At the moment the best UK repositories of evaluations are based around health and economic benefits but that doesn’t stop you putting the report on your organisation’s website – if someone is looking for a similar project, search engines will do the leg work for you. That evaluation might save someone a lot of time and money, and it goes without saying, look for any similar work before you start a project, you might get some good ideas, and stop yourself falling into the same pit-holes!

 

What is a Qualitative approach?

The benefit of having tastier satsumas is difficult to quantify: to turn into a numerical, comparable value. This is essentially what qualitative work does: measure the unquantifiable quality of something. Just don’t ask what we mean by Quality – that opens a whole other can of worms

In this context though, quality also means a lack of quality, or even a negative property such as pain. Pain is a great example of something that people want to quantify: to put in a linear scale out of 10 so that clinicians can prioritise patients, and choose appropriate treatments.

But pain is, in a sense, too multidimensional to be rated as one factor. Firstly, intensity doesn’t always seem to be linear, and muscle pain, bone pain and headaches seem to feel very different. People report different tolerances for pain, and how can people accurately report different levels of pain if they have never experienced the upper bounds? How do you know your patient’s headache is the worst pain imaginable if they’ve never given birth?

A typical qualitative approach would open a dialogue with the patient, partly to get to the bottom of some of these quandaries: Have you ever had pain this strong before? Is it a dull ache, or a sharp pain? Can you ignore it? What has worked well for you in the past? A clinician who can gain a deeper level of understanding might make a better treatment decision for the patient, coupled with their own knowledge and experience.

This is great, although it is probably more time intensive for the patient and clinician compared to using a pain thermometer. It’s also something that us typically social humans are really good at doing; talking to others to find out about their experience. When your partner comes home from work, most people don’t ask them to rate their day out of 10 and leave the conversation like that. I’d argue that most people are extremely attuned to qualitative discussion: we use it everyday, in verbal and non-verbal ways to understand each other.

Two of the main problems with this approach are the repeatability, and sharing of this understanding.

Can we have a conversation with different patients, so that every time we get comparable answers? Perhaps not: in fact this is probably not even desirable. If we don’t tailor the conversation to the individual’s patients situation, we might miss something. If we have a script, and the stock question is ‘Where is your pain?’, the answer ‘In my foot’ doesn’t allow us to say ‘Which foot?’ in a way that is not needed if the answer is ‘nose’.

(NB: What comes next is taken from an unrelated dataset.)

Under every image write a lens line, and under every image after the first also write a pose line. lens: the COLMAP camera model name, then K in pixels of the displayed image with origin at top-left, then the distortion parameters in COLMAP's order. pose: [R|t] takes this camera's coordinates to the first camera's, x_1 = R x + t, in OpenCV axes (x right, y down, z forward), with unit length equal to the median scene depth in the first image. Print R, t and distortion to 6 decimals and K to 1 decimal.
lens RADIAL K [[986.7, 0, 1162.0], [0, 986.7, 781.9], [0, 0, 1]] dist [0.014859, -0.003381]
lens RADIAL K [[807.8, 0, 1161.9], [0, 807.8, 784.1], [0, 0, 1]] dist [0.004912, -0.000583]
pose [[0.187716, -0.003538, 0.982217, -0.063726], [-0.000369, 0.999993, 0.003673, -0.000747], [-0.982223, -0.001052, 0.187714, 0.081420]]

Secondly, if we have spent all day talking to patients about their post-operation pain, how can we share these insights with others? Is that new pain medication working? Are those fancy dissolvable stitches causing problems for people? A nurse who has been asking these questions all day might have what we can crudely call, an intuitive sense of whether peoples pain in general is worse today, but this is difficult to prove and communicate. Another nurse might talk to the same patients, and have a different perspective. The question is: How can we make use of this qualitative data?

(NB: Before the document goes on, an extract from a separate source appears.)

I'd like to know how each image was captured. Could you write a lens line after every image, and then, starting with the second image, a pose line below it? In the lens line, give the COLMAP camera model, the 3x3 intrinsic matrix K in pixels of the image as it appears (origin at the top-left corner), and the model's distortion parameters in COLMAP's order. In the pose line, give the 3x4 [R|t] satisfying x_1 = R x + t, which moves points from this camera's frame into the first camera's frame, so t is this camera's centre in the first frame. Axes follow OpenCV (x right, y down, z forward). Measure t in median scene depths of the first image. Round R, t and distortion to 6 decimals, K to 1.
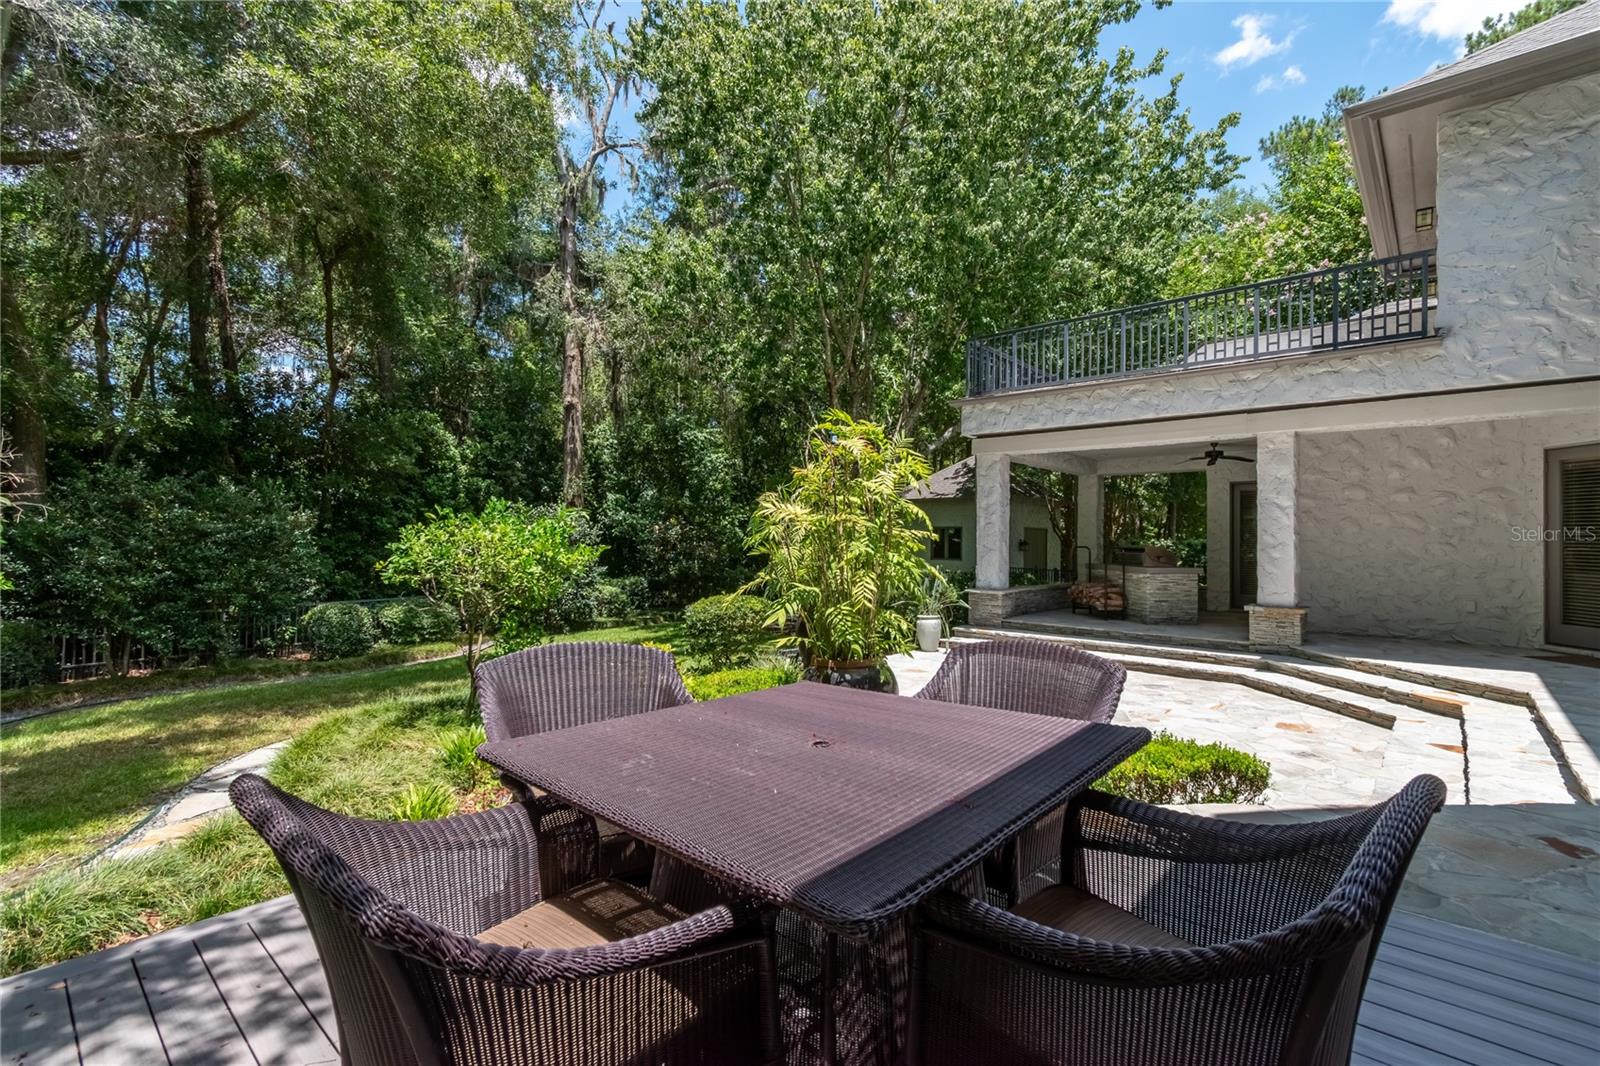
lens RADIAL K [[729.2, 0, 808.5], [0, 729.2, 535.7], [0, 0, 1]] dist [0.000457, -0.000772]
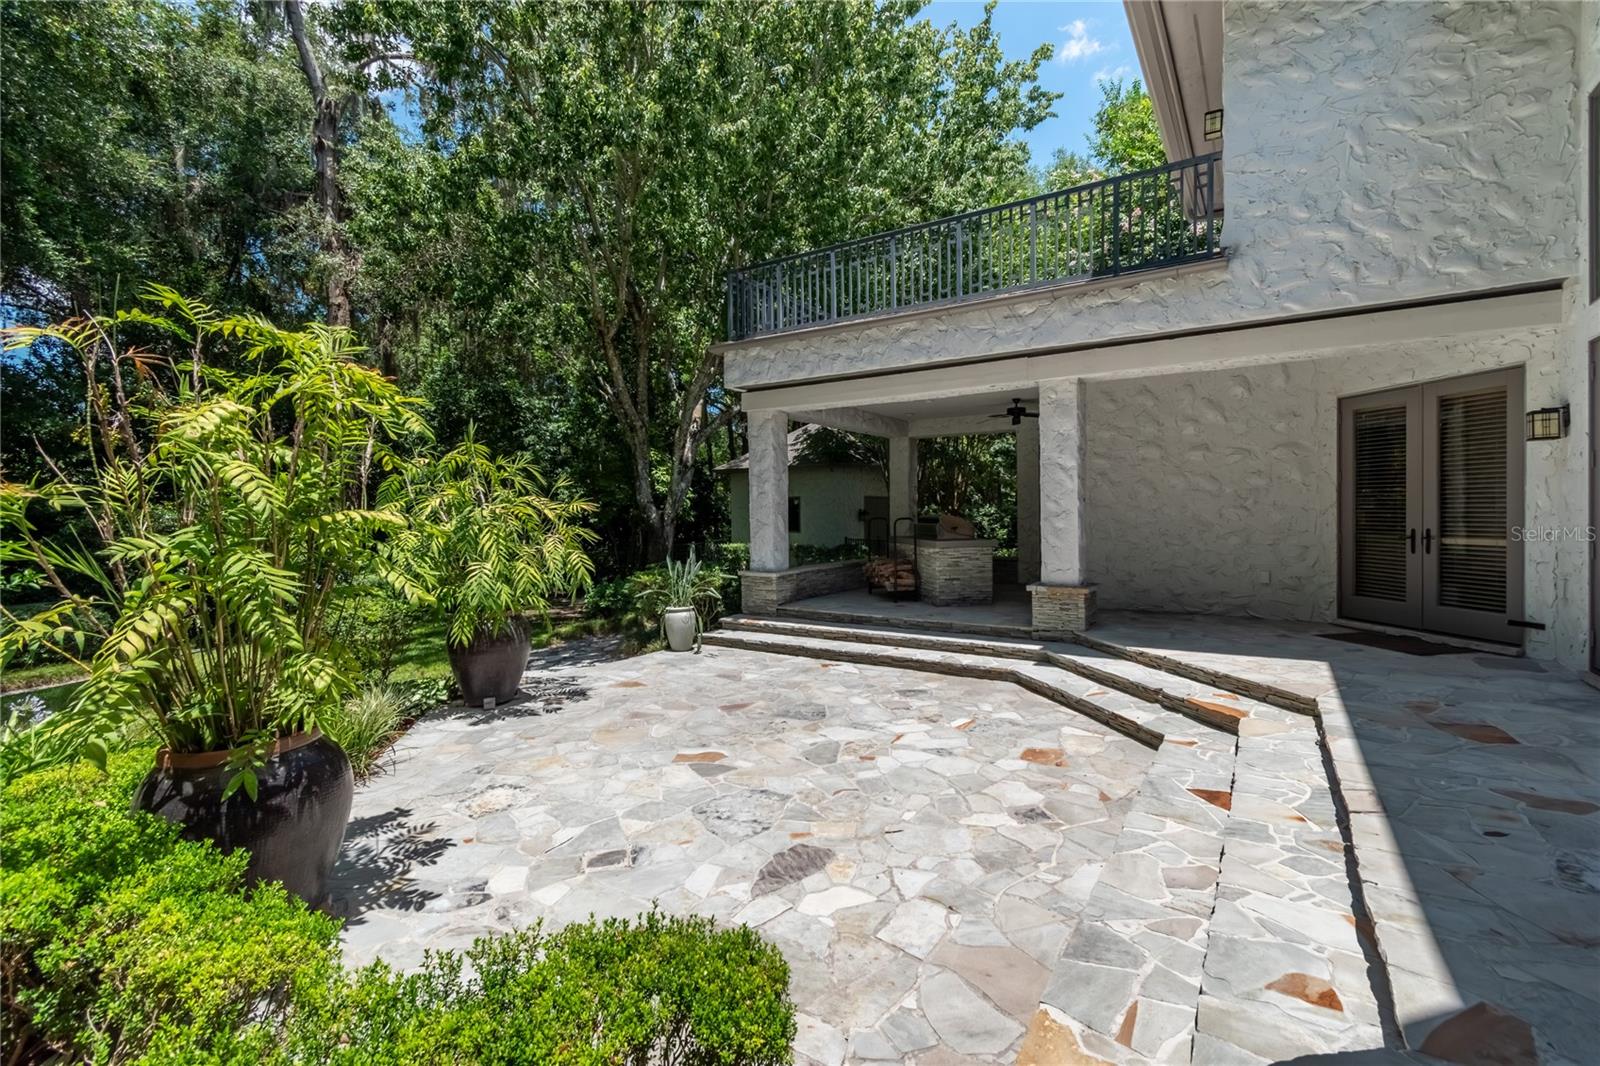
lens RADIAL K [[729.2, 0, 799.8], [0, 729.2, 528.0], [0, 0, 1]] dist [0.000457, -0.000772]
pose [[0.988615, -0.024972, 0.148383, 0.212068], [0.020684, 0.999325, 0.030375, -0.001557], [-0.149041, -0.026960, 0.988463, 0.202363]]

We’ll look at this more in the next post. But there are of course many other descriptions and definitions of qualitative approaches, in fact Guest et al. (2013) disturbingly note that

There are about as many definitions of qualitative research as there are books on the

subject…

This is from Collecting Qualitative Data: A Field Manual for Applied Research (2013), and since this chapter is freely available online, this is as good a place to start as any.